* [DOCUMENT PASSAGE]:
- - -
Breastfeeding Should Be Included In School Curriculum, British Doctors Say
In order to encourage more moms to breastfeed, kids should learn about the importance of the practice in school, British medical experts suggest.
The UK has particularly low rates of breastfeeding - about one-third of babies receive their mother’s milk at six months - and the Royal College of Paediatrics and Child Health (RCPCH) hope their new guidelines will boost those numbers. In the United States, about half of babies are still breastfeeding at six months, according to the Centers for Disease Control and Prevention (CDC).
Read: Why Does Breastfeeding Burn So Many Calories? Health Benefits Associated With Nursing
Additionally, health experts hope that including breastfeeding education in schoolchildren’s curriculum will help eliminate the stigma associated with the natural practice.
“The health benefits of breastfeeding are beyond question, from reduced likelihood of intestinal, respiratory and ear infections to hospitalisation,” RCPCH president, Professor Neena Modi, said in a statement. “Regrettably the attitudes of a large part of society mean breastfeeding is not always encouraged; local support is patchy, advice is not always consistent and often overly dogmatic, support in workplace not always conducive to continued breastfeeding and perhaps most worryingly breastfeeding in public is still often stigmatised.”
One of the many recommendations suggested by the RCPCH states that governments in each nation should ensure that there’s personal, social, and health education about breastfeeding in schools. A full list of the RCPCH’s messages and recommendations can be viewed here.
- - -
* [INFORMATION PROVIDED]:
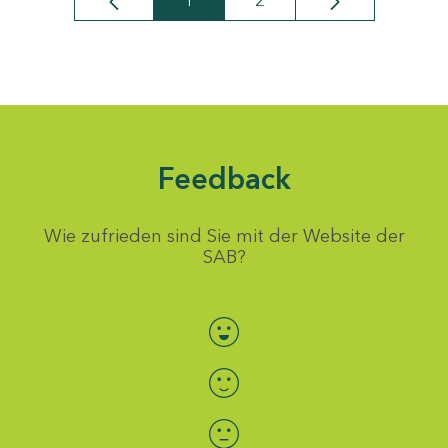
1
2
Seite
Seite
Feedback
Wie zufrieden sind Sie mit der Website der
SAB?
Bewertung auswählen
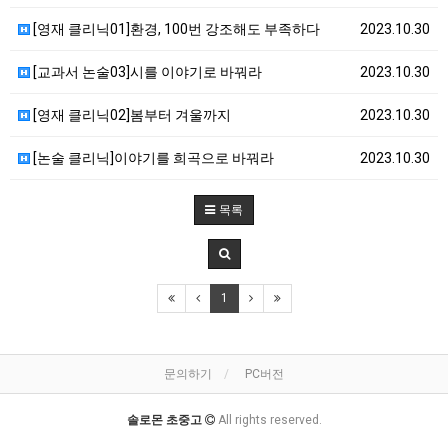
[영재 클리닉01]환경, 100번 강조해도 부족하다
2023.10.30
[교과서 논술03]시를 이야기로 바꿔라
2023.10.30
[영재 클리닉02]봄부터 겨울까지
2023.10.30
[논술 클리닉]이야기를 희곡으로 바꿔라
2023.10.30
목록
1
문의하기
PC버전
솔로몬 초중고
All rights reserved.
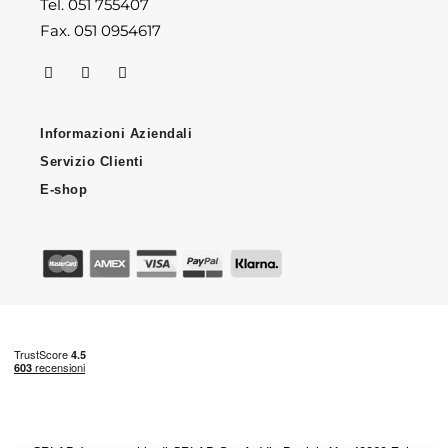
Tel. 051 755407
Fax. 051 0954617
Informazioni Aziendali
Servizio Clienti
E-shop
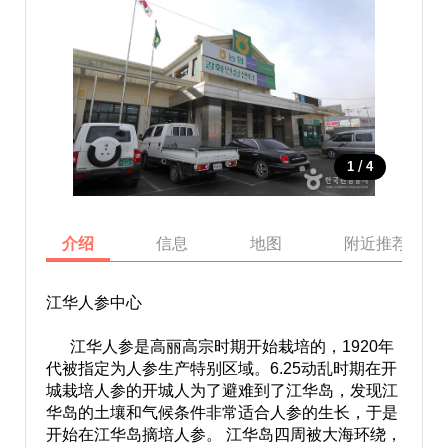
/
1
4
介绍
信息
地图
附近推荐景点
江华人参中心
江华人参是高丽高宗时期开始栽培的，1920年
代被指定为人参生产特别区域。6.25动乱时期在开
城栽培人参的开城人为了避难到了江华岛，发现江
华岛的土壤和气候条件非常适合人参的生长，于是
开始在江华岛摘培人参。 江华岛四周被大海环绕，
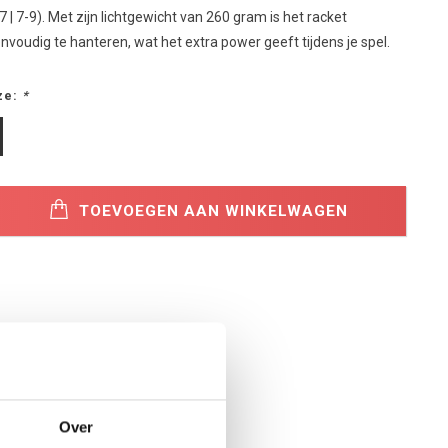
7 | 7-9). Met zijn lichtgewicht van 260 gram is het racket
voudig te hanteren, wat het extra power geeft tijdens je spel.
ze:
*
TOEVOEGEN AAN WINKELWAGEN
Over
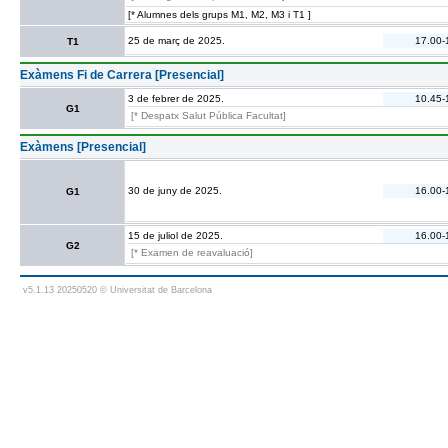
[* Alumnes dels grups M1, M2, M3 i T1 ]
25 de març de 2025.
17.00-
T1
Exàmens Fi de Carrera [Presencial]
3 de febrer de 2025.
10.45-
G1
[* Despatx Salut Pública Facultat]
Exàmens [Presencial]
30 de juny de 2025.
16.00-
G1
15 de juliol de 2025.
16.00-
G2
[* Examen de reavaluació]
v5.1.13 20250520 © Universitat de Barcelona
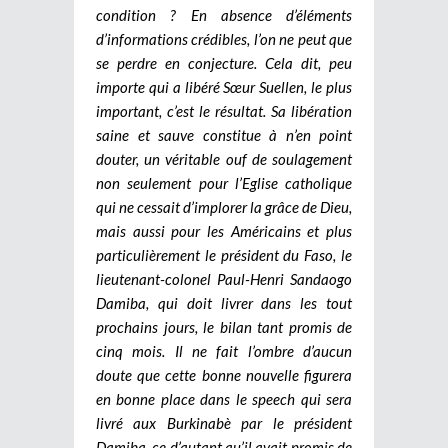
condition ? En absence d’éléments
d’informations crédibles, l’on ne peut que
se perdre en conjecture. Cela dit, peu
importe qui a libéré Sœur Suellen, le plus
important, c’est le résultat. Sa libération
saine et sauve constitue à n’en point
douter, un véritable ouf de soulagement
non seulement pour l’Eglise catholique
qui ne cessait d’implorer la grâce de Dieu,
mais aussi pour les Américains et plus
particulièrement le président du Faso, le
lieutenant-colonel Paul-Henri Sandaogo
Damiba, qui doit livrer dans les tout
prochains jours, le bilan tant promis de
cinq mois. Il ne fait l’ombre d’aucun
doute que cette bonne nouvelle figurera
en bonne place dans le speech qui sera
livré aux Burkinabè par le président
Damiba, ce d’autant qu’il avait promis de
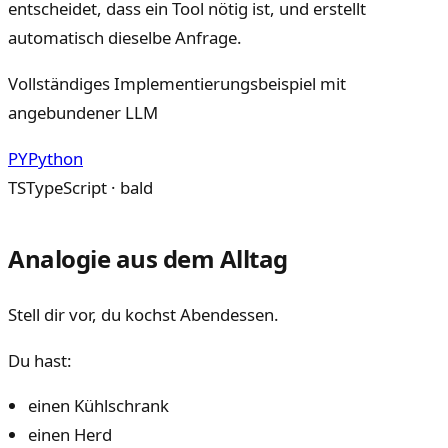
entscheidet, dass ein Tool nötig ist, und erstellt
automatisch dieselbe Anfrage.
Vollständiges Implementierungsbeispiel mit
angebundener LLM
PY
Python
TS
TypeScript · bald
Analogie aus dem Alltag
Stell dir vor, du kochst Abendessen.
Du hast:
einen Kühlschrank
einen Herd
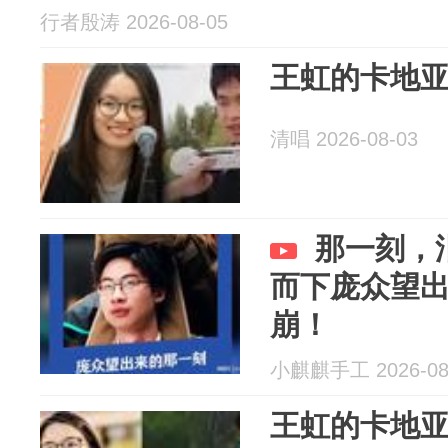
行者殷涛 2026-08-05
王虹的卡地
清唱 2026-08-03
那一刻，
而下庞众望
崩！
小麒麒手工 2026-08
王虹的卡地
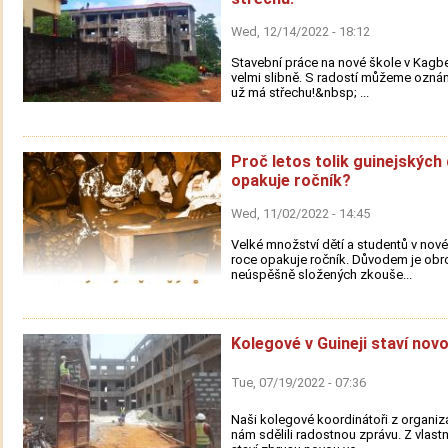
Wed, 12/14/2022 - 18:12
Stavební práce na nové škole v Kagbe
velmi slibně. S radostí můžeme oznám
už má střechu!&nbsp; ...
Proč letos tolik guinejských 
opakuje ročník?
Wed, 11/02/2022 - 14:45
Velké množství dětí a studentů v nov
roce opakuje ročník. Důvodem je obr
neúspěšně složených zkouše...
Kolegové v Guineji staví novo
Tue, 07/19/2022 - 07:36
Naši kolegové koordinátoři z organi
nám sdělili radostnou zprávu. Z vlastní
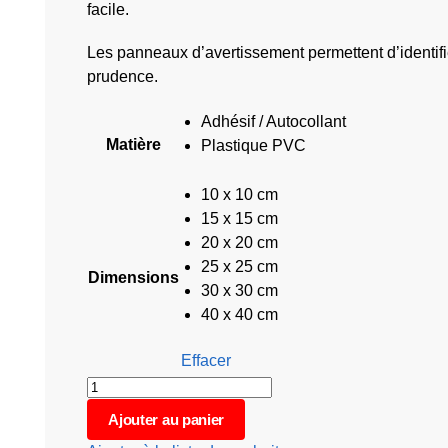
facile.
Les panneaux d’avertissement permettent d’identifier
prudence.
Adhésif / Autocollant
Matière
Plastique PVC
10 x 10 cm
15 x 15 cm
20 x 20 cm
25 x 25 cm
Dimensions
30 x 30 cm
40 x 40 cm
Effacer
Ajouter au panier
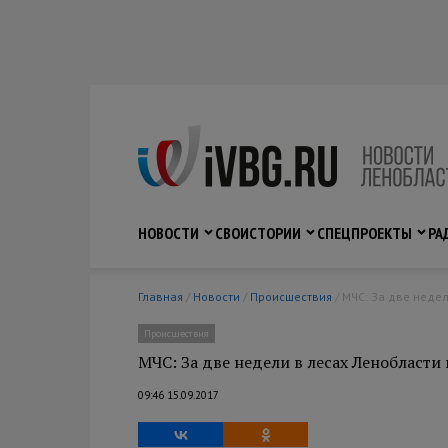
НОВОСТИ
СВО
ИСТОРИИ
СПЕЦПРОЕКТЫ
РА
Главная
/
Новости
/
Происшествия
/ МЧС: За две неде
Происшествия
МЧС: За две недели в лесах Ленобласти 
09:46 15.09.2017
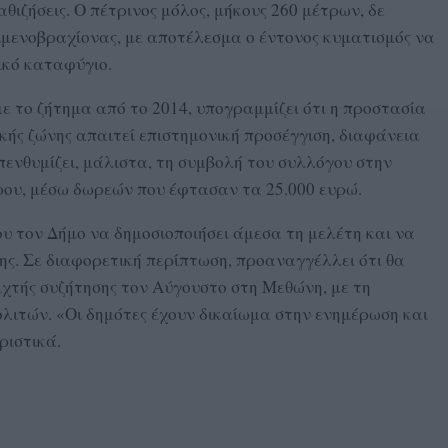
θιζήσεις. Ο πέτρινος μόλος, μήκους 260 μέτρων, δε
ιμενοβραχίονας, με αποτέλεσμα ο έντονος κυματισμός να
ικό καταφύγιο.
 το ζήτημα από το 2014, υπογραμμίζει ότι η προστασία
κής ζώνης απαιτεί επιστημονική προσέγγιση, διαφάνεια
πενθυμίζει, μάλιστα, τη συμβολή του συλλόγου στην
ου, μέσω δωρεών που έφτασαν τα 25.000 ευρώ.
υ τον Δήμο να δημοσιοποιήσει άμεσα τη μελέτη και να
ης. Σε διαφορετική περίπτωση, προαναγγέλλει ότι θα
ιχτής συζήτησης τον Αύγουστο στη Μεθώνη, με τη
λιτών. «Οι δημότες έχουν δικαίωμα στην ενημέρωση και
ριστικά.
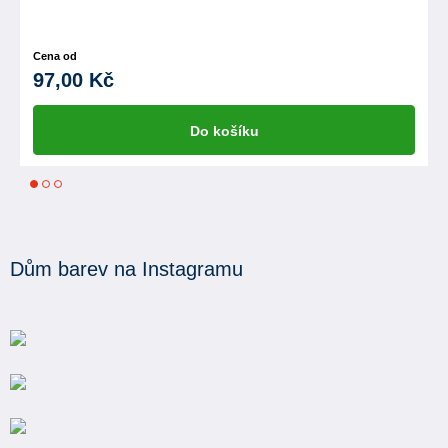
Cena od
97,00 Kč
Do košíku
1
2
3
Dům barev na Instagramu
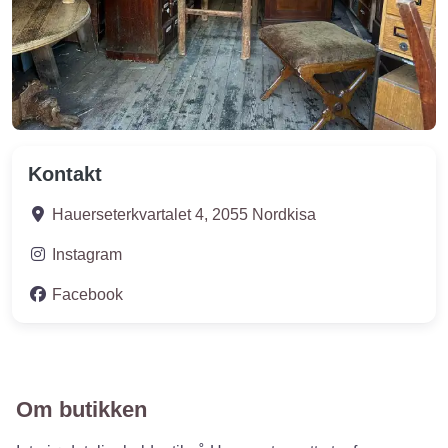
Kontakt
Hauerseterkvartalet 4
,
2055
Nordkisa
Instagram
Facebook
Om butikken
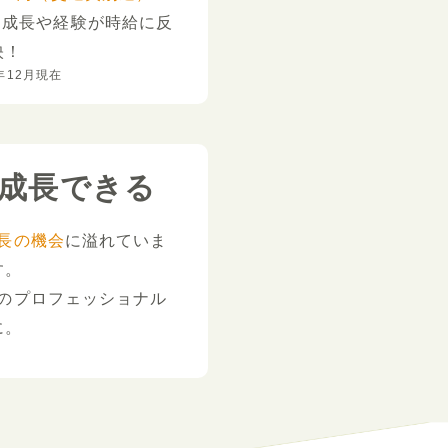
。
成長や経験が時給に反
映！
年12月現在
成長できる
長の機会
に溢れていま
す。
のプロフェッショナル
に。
- - -
* [PROBLEMS AND TASKS]:
A: Retype the breastfeeding article from "Read: Why Does" to "the natural practice.".
B: Answer from the breastfeeding article:
(i) About what share of babies in the UK receive their mother's milk at six months?
(ii) Who is the president of the RCPCH?
(iii) What kind of education about breastfeeding should governments ensure in schools, according to one RCPCH recommendation?
The rows come from a different source than the breastfeeding article.

* [SOLUTIONS TO THE TASKS]:
A:
Read: Why Does Breastfeeding Burn So Many Calories? Health Benefits Associated With Nursing
Additionally, health experts hope that including breastfeeding education in schoolchildren’s curriculum will help eliminate the stigma associated with the natural practice.

B:
(i) About one-third
(ii) Professor Neena Modi
(iii) Personal, social, and health education